A Question of Command: Counterinsurgency from the Civil War to Iraq, Mark Moyar, Donald Kagan (Foreword), Frederick Kagan (Foreword),Yale University Press, 368 pages, October 2009, maps, photographs,appendix, notes, bibliography, index, $30.00.
"According to the prevailing view of counterinsurgency, the key to defeating insurgents is selecting methods that will win the people’s hearts and minds. The hearts-and-minds theory permeates not only most counterinsurgency books of the twenty-first century but the U.S. Army/Marine Corps Counterinsurgency Field Manual, the U.S. military’s foremost text on counterinsurgency. Mark Moyar assails this conventional wisdom, asserting that the key to counterinsurgency is selecting commanders who have superior leadership abilities. Whereas the hearts-and-minds school recommends allocating much labor and treasure to economic, social, and political reforms, Moyar advocates concentrating resources on security, civil administration, and leadership development."

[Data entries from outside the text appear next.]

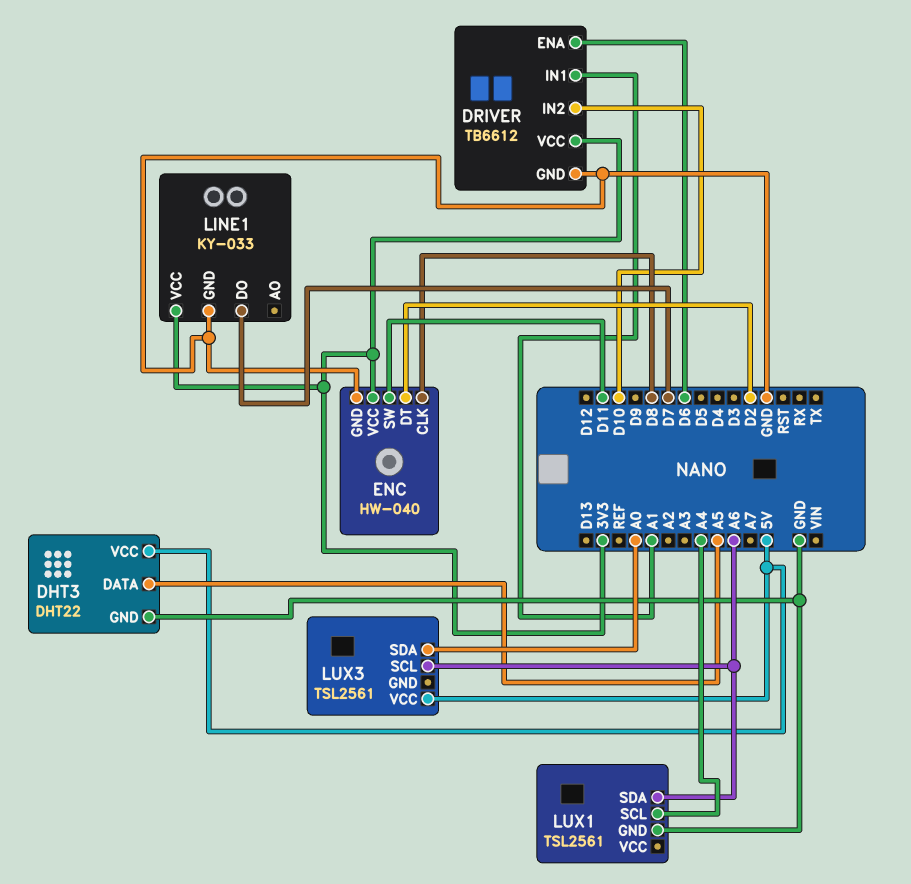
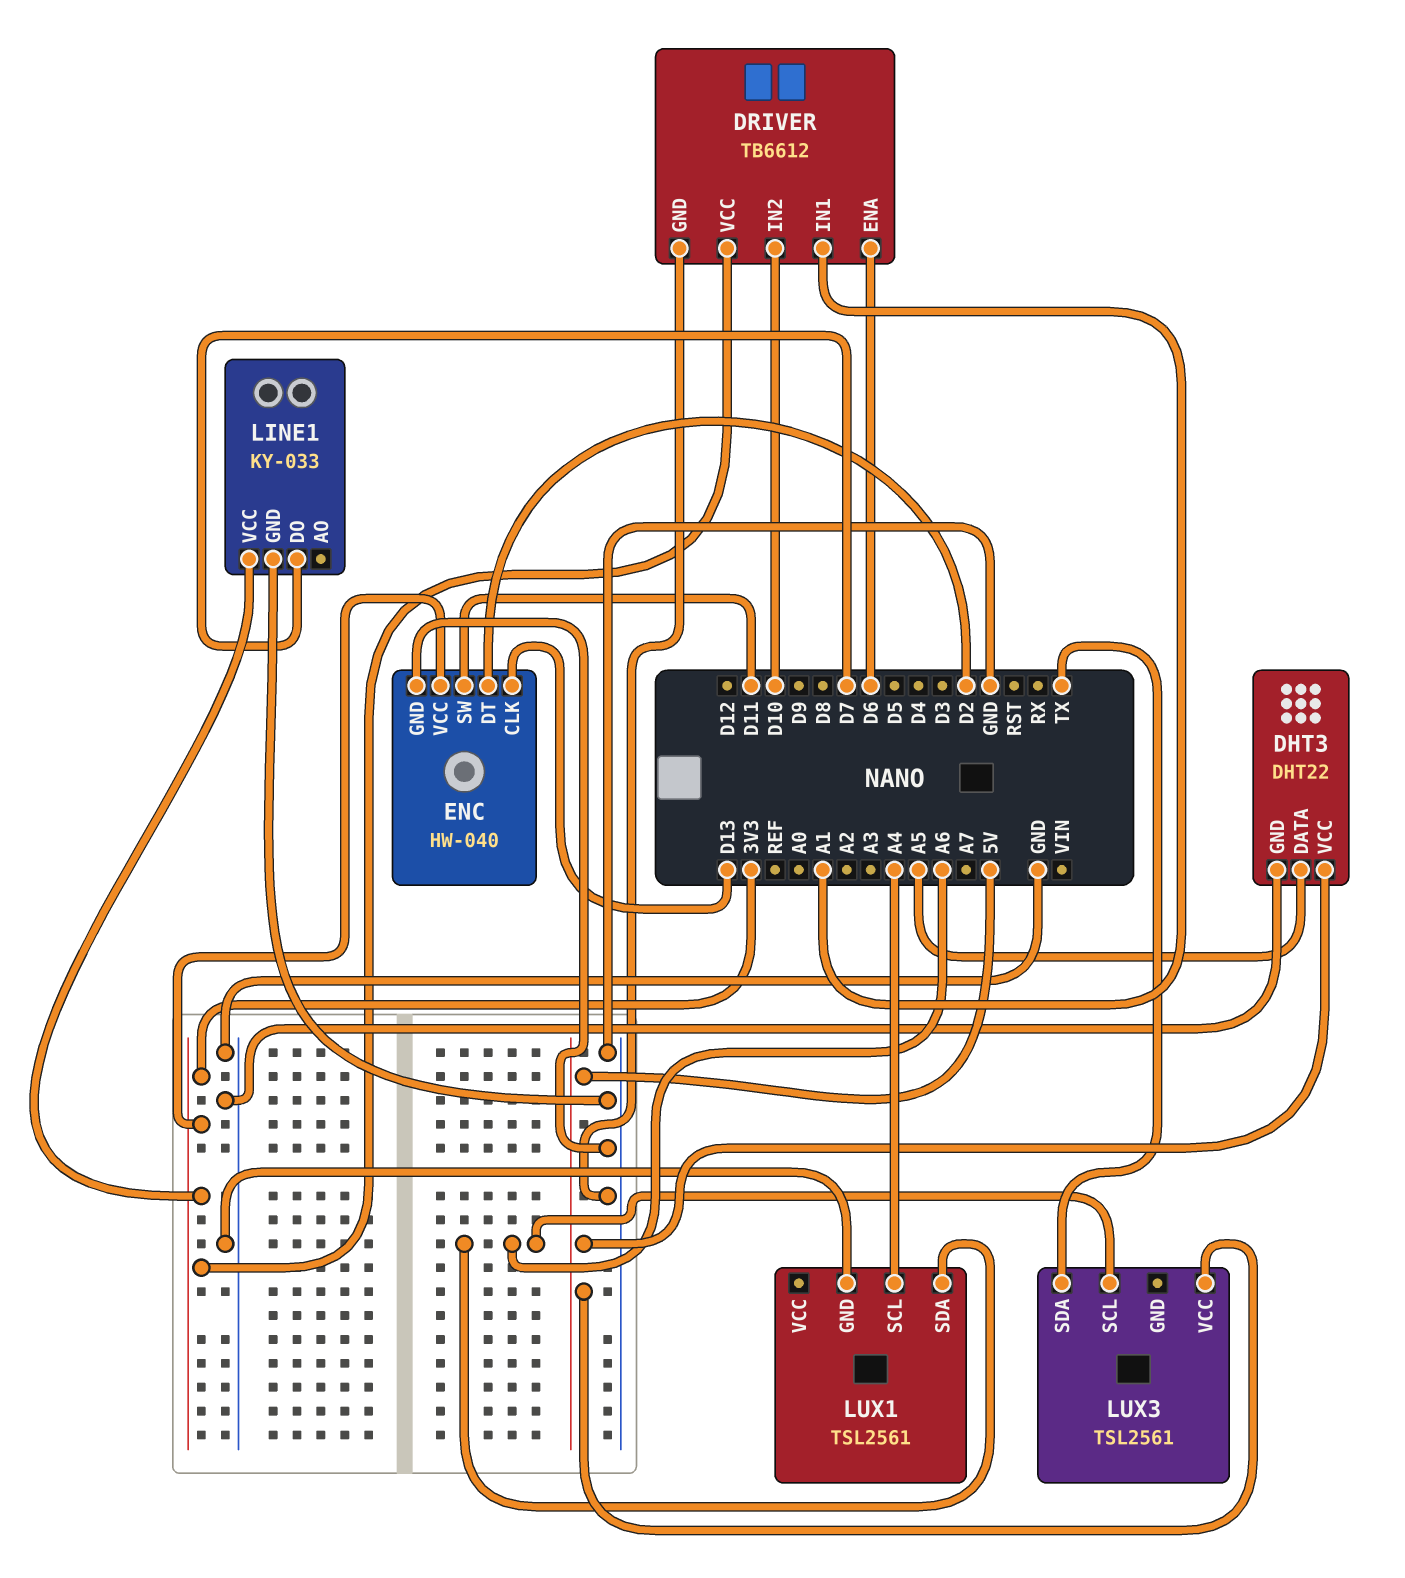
ENC pin CLK: D8 -> D13
LUX3 pin SDA: A0 -> TX

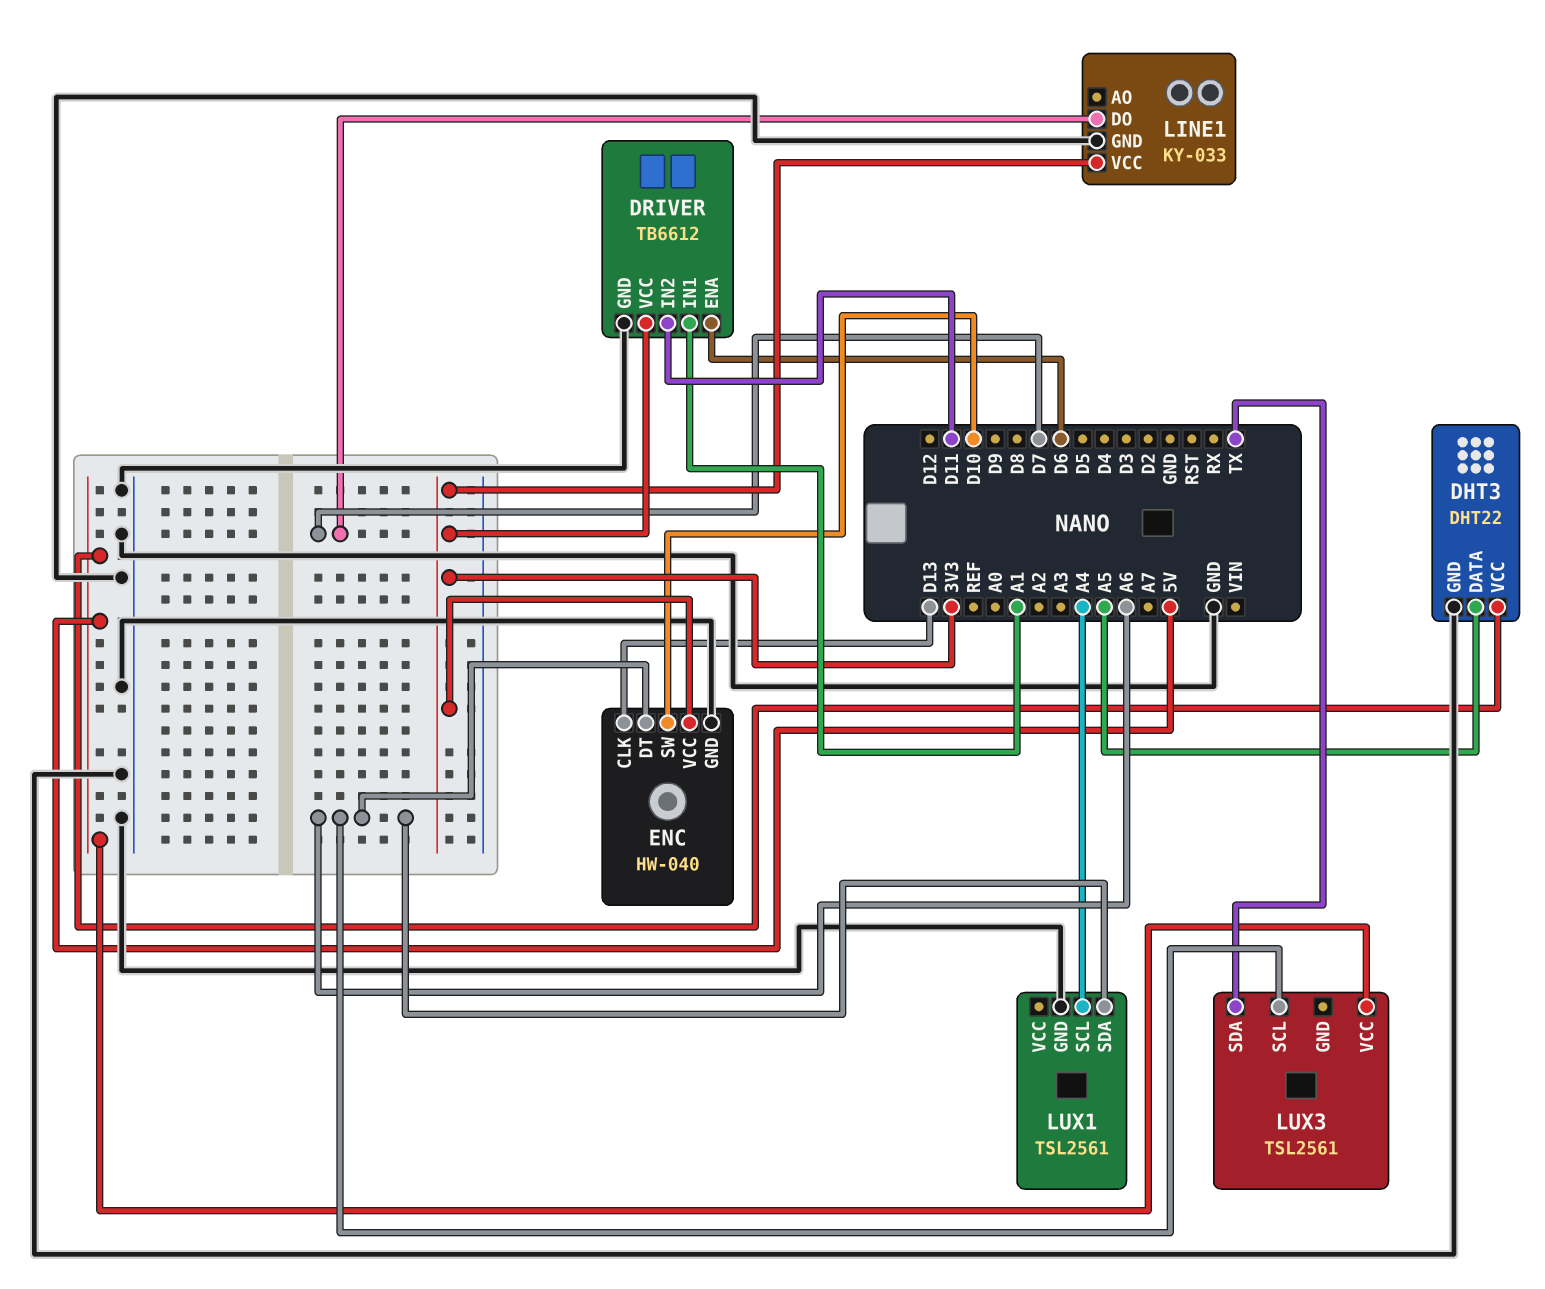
DRIVER pin IN2: D10 -> D11
ENC pin DT: D2 -> A6
ENC pin SW: D11 -> D10

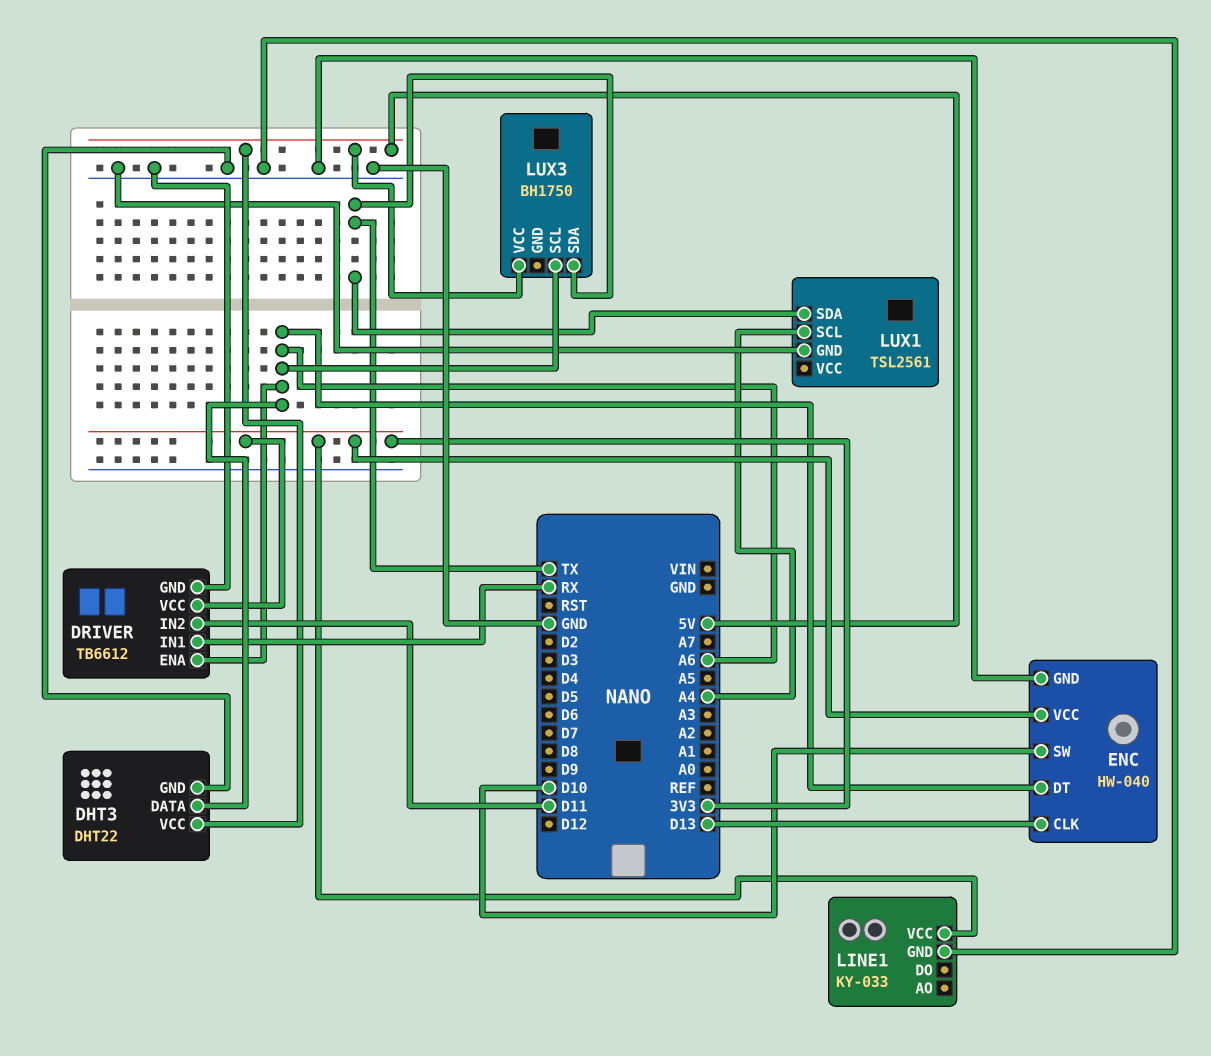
DHT3 pin DATA: A5 -> A6
DRIVER pin ENA: D6 -> A6
DRIVER pin IN1: A1 -> RX
LINE1 pin DO: D7 -> none
LUX1 pin SDA: A6 -> TX
LUX3: TSL2561 -> BH1750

"Moyar presents a wide-ranging history of counterinsurgency, from the Civil War and Reconstruction to Afghanistan and Iraq, that draws on the historical record and interviews with hundreds of counterinsurgency veterans, including top leaders in today’s armed forces. Through a series of case studies, Moyar identifies the ten critical attributes of counterinsurgency leadership and reveals why these attributes have been much more prevalent in some organizations than others. He explains how the U.S. military and America’s allies in Afghanistan and Iraq should revamp their personnel systems in order to elevate more individuals with those attributes."
"A Question of Command will reshape the study and practice of counterinsurgency warfare. With counterinsurgency now one of the most pressing issues facing the United States, this book is a must-read for policymakers, military officers, and citizens." [Text Source: Jacket Flaps]
CWL: There are two chapters, The Civil War and Reconstruction, with immediate interest. Forty-five pages on focusing on Missouri, Arkansas during the war and Missouri, Texas and Arkansas during Reconstruction. The author details the strategy and tactics of Brigadier Genral Robert F. Catterson, a very aggessive and successful counterinsurgency commander in Arkansas who led the state militia units that destroyed the Ku Klux Klan by 1868.